#### Supplied passage:
Healthcare's Portion of GDP

The U.S. Centers for Medicare and Medicaid Services recently published their health expenditure data for 2005 indicating what we all expected; that healthcare costs continue to rise. But what is perhaps even more pertinent is the rise in the percentage of the GDP healthcare consumes; 16% in 2005 up from 15.9% in 2004 and 13.7% a decade ago. At 16%, the U.S. leads the world in the percentage of our GDP we spend on healthcare, second place Germany spends 10.5%. This means we either have the absolute best healthcare in the world or a pretty inefficient way of providing healthcare to our citizens. The Organization for Economic Cooperation and Development which monitors metrics in determining the health of a country, such as life expectancy and infant mortality, do not indicate the former.

The implication then is that the healthcare system is inefficient. This of course is the topic of many a debate in the government and healthcare industries but what is not under debate is the aging of the baby boomers, now reaching their 60's, and the ensuing increase in demand for healthcare services that they will require. With the healthcare system in its current state I see healthcare costs per capita continuing to rise at least for the next decade. Justin Lahart in his column Ahead of the Tape in the WSJ has suggested that Washington and state capitals will focus on the problem and thus bring the price down. How? The White House plan is to move toward the free market approach; allow the consumers to pick up a higher share of the costs of their healthcare which will in turn put pressure on providers to become more competitive. This entails the reduction in tax breaks on generous healthcare plans provided by some employers to their employees. Economists point out that this encourages these people to use excessive amounts of healthcare which drives up the overall costs.

#### Provided records:
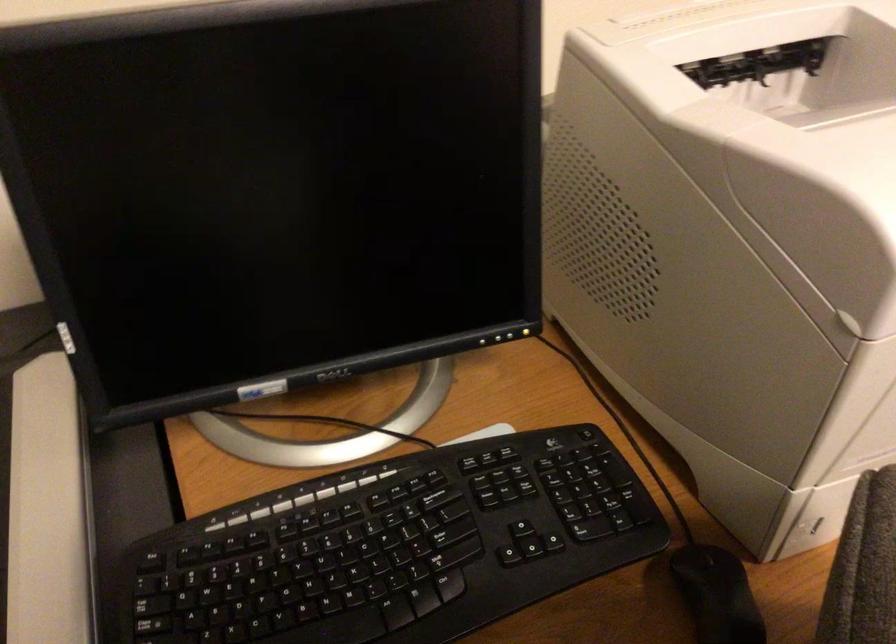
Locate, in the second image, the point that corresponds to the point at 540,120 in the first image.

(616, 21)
* * *
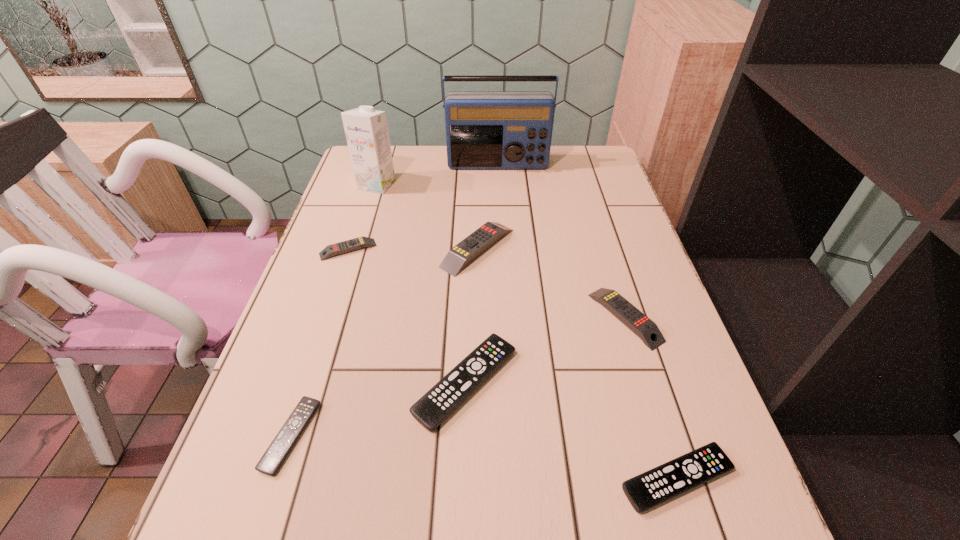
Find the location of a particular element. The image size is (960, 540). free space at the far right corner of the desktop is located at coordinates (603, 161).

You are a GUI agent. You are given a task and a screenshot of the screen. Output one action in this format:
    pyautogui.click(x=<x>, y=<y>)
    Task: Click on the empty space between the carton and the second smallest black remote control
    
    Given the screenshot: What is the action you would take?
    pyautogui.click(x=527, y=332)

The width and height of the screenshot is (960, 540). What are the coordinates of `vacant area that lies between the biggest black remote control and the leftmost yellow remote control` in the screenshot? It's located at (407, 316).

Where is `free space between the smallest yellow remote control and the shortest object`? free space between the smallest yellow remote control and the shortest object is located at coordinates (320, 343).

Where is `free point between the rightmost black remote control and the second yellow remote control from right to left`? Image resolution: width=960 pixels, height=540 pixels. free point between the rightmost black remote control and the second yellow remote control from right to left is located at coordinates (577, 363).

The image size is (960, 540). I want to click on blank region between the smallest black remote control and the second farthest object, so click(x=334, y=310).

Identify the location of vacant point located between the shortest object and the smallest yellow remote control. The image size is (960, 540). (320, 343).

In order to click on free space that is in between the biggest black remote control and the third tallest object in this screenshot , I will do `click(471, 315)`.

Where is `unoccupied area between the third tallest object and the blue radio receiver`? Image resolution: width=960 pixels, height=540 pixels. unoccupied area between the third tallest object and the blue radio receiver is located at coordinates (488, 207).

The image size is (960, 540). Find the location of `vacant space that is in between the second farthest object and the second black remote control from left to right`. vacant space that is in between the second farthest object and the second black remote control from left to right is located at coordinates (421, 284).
---
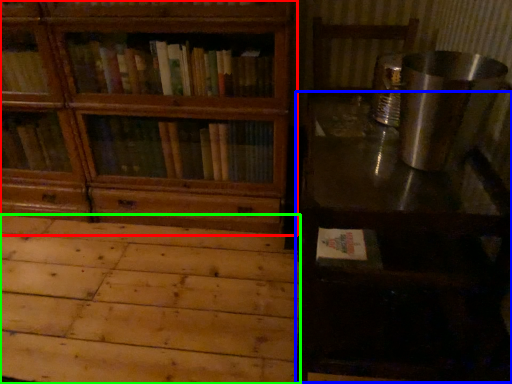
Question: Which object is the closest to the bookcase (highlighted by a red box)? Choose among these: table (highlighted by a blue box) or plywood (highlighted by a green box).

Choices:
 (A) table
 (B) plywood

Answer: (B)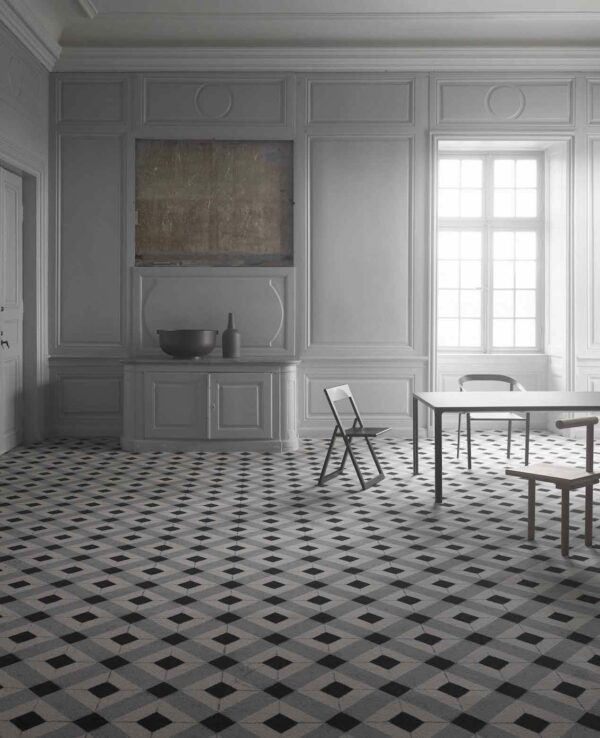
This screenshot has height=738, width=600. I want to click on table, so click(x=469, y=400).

#### Using the information:
1. From the passage on healthcare's share of GDP, repeat word for word the part that opens with the words containing "Healthcare's Portion of" and closes with "indicate the former.".
2. According to the passage on healthcare's share of GDP, what percentage of its GDP does Germany spend on healthcare?
3. Go on with the passage on healthcare's share of GDP, writing on from its last sentence.
The lines are not needed and can be ignored.

#### Outputs for the tasks:
1.
Healthcare's Portion of GDP

The U.S. Centers for Medicare and Medicaid Services recently published their health expenditure data for 2005 indicating what we all expected; that healthcare costs continue to rise. But what is perhaps even more pertinent is the rise in the percentage of the GDP healthcare consumes; 16% in 2005 up from 15.9% in 2004 and 13.7% a decade ago. At 16%, the U.S. leads the world in the percentage of our GDP we spend on healthcare, second place Germany spends 10.5%. This means we either have the absolute best healthcare in the world or a pretty inefficient way of providing healthcare to our citizens. The Organization for Economic Cooperation and Development which monitors metrics in determining the health of a country, such as life expectancy and infant mortality, do not indicate the former.

2. 10.5%

3.
Under the White House plan health benefits would be considered income and subject to income and payroll taxes. There would, however, be a deduction of $15,000 per family per year or $7,500 per individual. The same deduction would be available whether the coverage came from an employer or the individual.

Although many details still need to be worked out in this plan, making the consumer more responsive to healthcare costs is certainly the free market approach to controlling ever increasing healthcare costs. In a true free market of course, the consumer would negotiate the costs directly with the provider thus putting pressure on the provider to keep costs in check. But with the high costs of healthcare and its extremely variable distribution among the population, a third party payer system seemed like the most reasonable way to handle the situation. This system has short-circuited the free market checks and balances which has reduced competition among healthcare providers and thus reduced their need in seeking efficiencies in keeping costs down. The result is as expected: costs in healthcare have risen faster than the of costs in the economy as a whole without a commensurate rise in healthcare quality. Although providers may be assumed to have the best of intentions, only economic pressures will force them to make the hard choices required to reduce waste and improve efficiency.